The urban area is divided into 14 urban districts and a rural part with 69 villages and 34 hamlets. The 14 districts are Azna, Azna Zaroumèye, Baïtché, Dabagawa, Dabsaou, Illéla (Kétaré), Illéla Kétaré, Illéla Nassarawa, Illéla Toudou, Kétaré, Nassaraoua, Toudou, Toudou (neighborhood) and Zaroumèye. The city center is at an altitude of 312 m. The larger villages in the rural municipality include Toullou, Dafawa, Dangona and Dandadji.

== History ==
Illéla was founded by Tuareg in the 18th century. At the beginning of the 19th century, the place became the capital of the Ader province of the Sultanate of Agadez instead of Birni Ader. Serki n’Ader served here as governor of the Sultan. When the province broke up into several parts at the end of the 19th century, the serki n'Ader of Illéla only controlled a small area in western Ader.

Illéla fell to France at the beginning of the 20th century. The local market was one of the small markets in the region that were permitted by the French administration at the time. The British travel writer A. Henry Savage Landor visited the villages of Illéla, Agourmi, Dangona and Daouréré in 1906 as part of his twelve-month journey across Africa.
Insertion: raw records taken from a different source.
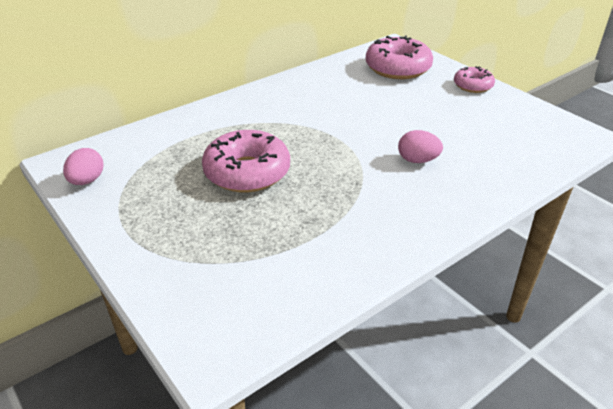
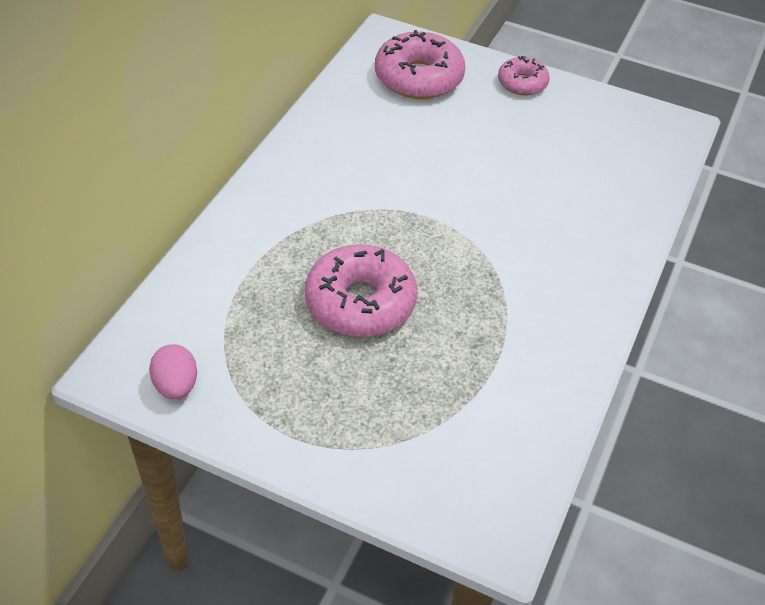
camera: 30 degrees left, 10 degrees up
pink egg [398,130,443,163] -> none

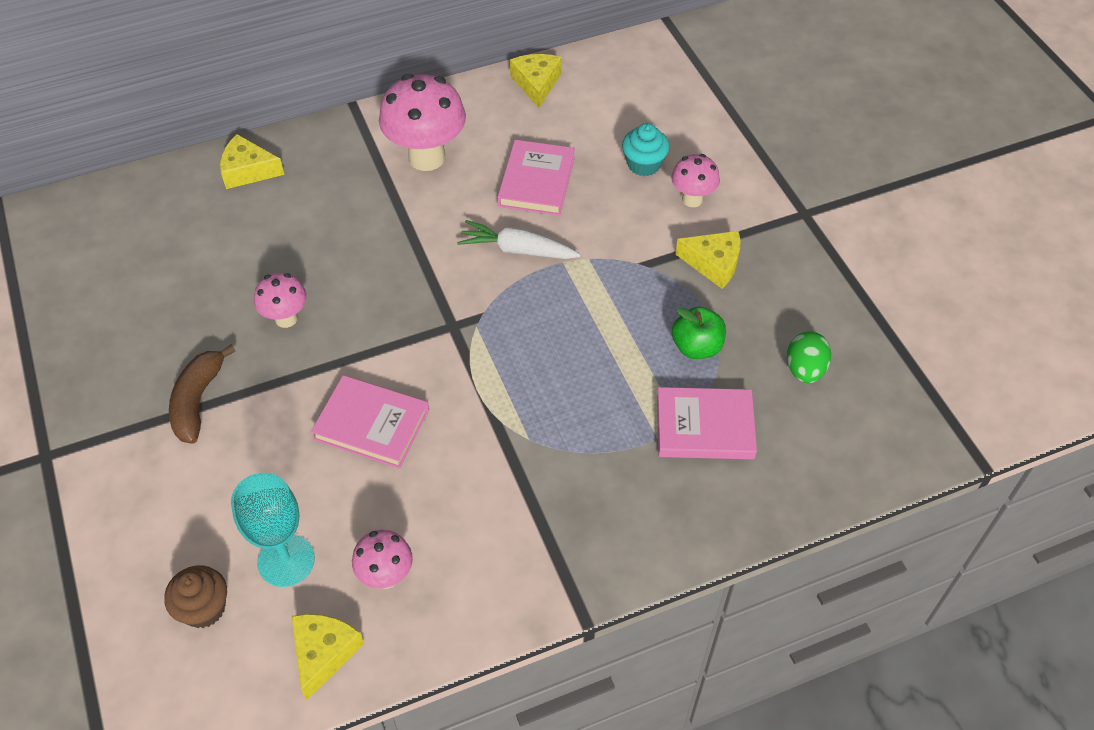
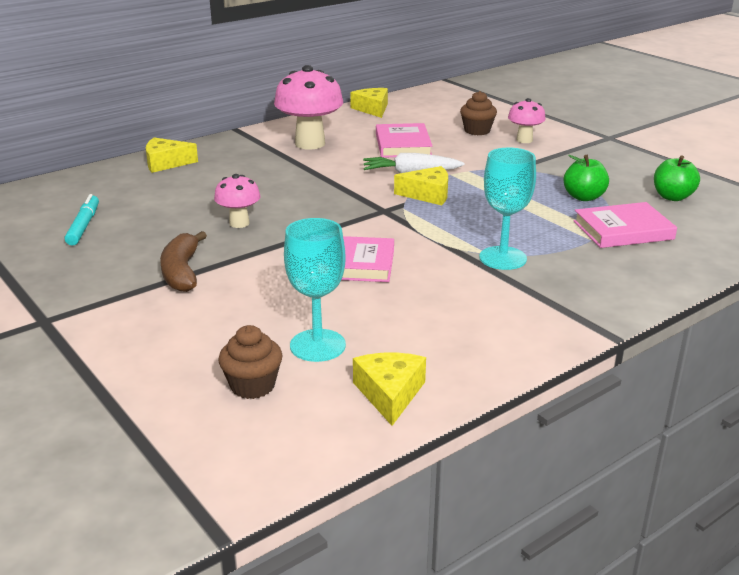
camera: 15 degrees left, 25 degrees down
pink mushroom [352,530,413,589] -> none
turquoise cupcake [622,123,670,176] -> brown cupcake [460,91,497,135]
yellow cheese [675,231,740,289] -> yellow cheese moved to [394,166,448,205]
green egg [787,331,831,383] -> green apple [654,155,700,201]
none -> turquoise marker [65,194,99,246]
none -> turquoise goblet [479,147,536,270]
He described the large Hausa granaries in Illéla, built in various designs.

In 1960, the year of Niger's independence, Illéla became the capital of the Illéla district, from which the Arrondissement of Illéla emerged in 1964 and the department of Illéla in 1998. The village of Dagona in the municipality of Illéla was one of the most affected places in the country during the 2005/06 hunger crisis in Niger. Here the population had less than one meal a day. In the 2010 West African floods, over 2000 residents of Illéla were impacted.

== Demographics ==
At the 2012 census, the municipality had a population of 142,214 living in 22,684 households. The majority of the population is Hausa (80%), followed by Tuareg (8%) and Fulani (2%).

| Census | Population |
|---|---|
| 2001 | 91,312 |
| 2012 | 142,214 |

== Sights ==
The city's sights include the ruler's palace of Illéla and the mosque in the village of Libatan Mallameye.